If you create a custom compute unit layout for a specific data flow diagram it's very difficult to identify which layout is most efficient, and then when you want to optimize for higher performance it's almost impossible - because you don't know what you're targetting. It may be your optimization pushes your design to a different layout completely and all the cost functions are impossible to know. You end up with too many free variables to optimize for. We're very good at taking a fixed design like a CPU and then taking a program and jamming it in to that paradigm.

The second problem is that either you need 1 architecture that will dynamically reconfigure to different graphs or you needs lots of architectures. They seem to be going for the 'Spin 100 designs' path -so firstly, how is a customer meant to know which of those designs to actually buy, what happens if their design evolves from 1 design to another? Secondly, how is this cost effective? There's a good reason why Intel only spins a handful of designs per CPU generation.

The third problem is that if you have a custom compute unit layout and your program doesn't fit to it well it's not like a CPU. You can't re-order operations to maximally use the units, the bits that aren't useful are just dead silicon - and from history it seems like the killer is that dead silicon tends to be a LOT of silicon for any given program.

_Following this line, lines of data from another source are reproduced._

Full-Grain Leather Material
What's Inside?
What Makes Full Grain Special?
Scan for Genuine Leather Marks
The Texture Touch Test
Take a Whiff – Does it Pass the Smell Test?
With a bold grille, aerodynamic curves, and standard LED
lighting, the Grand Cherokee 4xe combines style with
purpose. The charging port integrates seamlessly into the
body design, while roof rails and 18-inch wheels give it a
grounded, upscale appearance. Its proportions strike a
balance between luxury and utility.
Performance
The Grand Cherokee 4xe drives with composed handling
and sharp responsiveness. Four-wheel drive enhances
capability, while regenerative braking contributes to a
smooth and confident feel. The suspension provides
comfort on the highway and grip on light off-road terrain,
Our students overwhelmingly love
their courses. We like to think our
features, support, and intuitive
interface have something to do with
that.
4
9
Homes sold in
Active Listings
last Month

To be honest, this is a very well understood problem, and there are good reasons why it hasn't worked so far, and this article doesn't really give us any information on why it would work this time.

1 comments

saas_co_de 2851 days ago

> it's very difficult to identify which layout is most efficient

Don't worry. The compiler will figure it out. And this time the compiler will have AI™.

> the killer is that dead silicon tends to be a LOT of silicon for any given program

Part of the idea here is that the cost dynamic has changed. Silicon is cheap compared to power so even if you have lots of chips not being used at any given time as long as they can be fully powered off total system cost (capex+opex) is still better.

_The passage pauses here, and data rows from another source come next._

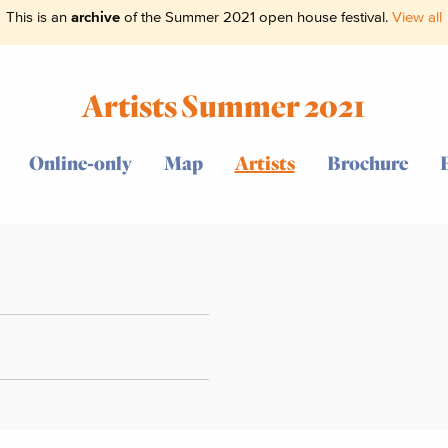
This is an
archive
of the Summer 2021 open house festival.
View all
Artists Summer 2021
Online-only
Map
Artists
Brochure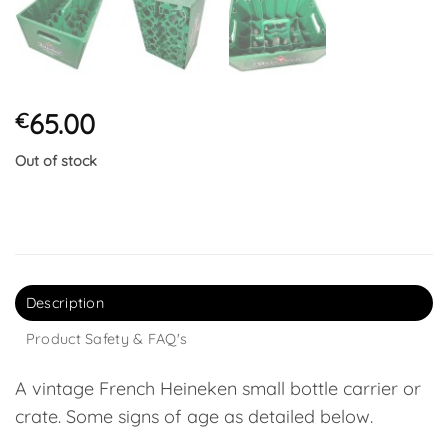
65.00
€
Out of stock
Description
Product Safety & FAQ's
A vintage French Heineken small bottle carrier or
crate. Some signs of age as detailed below.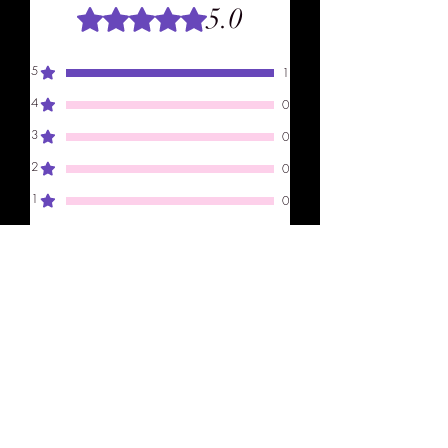
5.0
Rated 5 out of 5 stars.
5
1
4
0
3
0
2
0
1
0
Leave a Review
All stars, Most Relevant
1 review
Amelia
•
Dec 04, 2024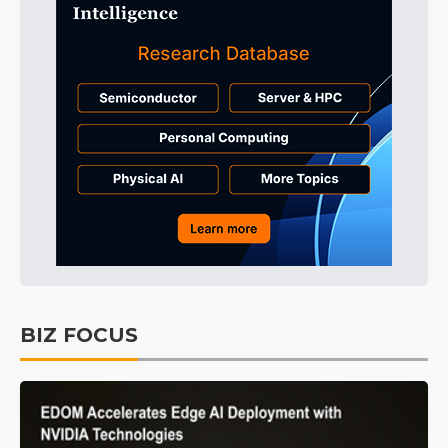
BIZ FOCUS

> why it would work this time

The difference is scale. If you are running millions of CPUs and adding 100k's per month then something like this could work, assuming the AI™ magic that figures out which new chips to build.

Intel is talking up their grandiose vision but practically this is the same as AMD's chiplets on active interposers (https://spectrum.ieee.org/tech-talk/semiconductors/design/am...).

The physical technology is real and probably coming soon but it will be limited to incremental improvements to the existing CPU/GPU compute architecture from increasing bandwidth and decreasing latency until the magic compilers arrive.

shriver 2851 days ago

If I'm understanding you right, what you're suggesting is that the individual silicon modules will be fixed, but they will be contected in a single package in lot's of different ways.

If that's correct I'd love to see the cost of making the trip between the modules. I've got to imagine the cost of that is just huge. The interconnect is also crazy - it's easy to do complex routing tasks on silicon at high performance. I don't know how you acheive that in a scalable fashion between silicon.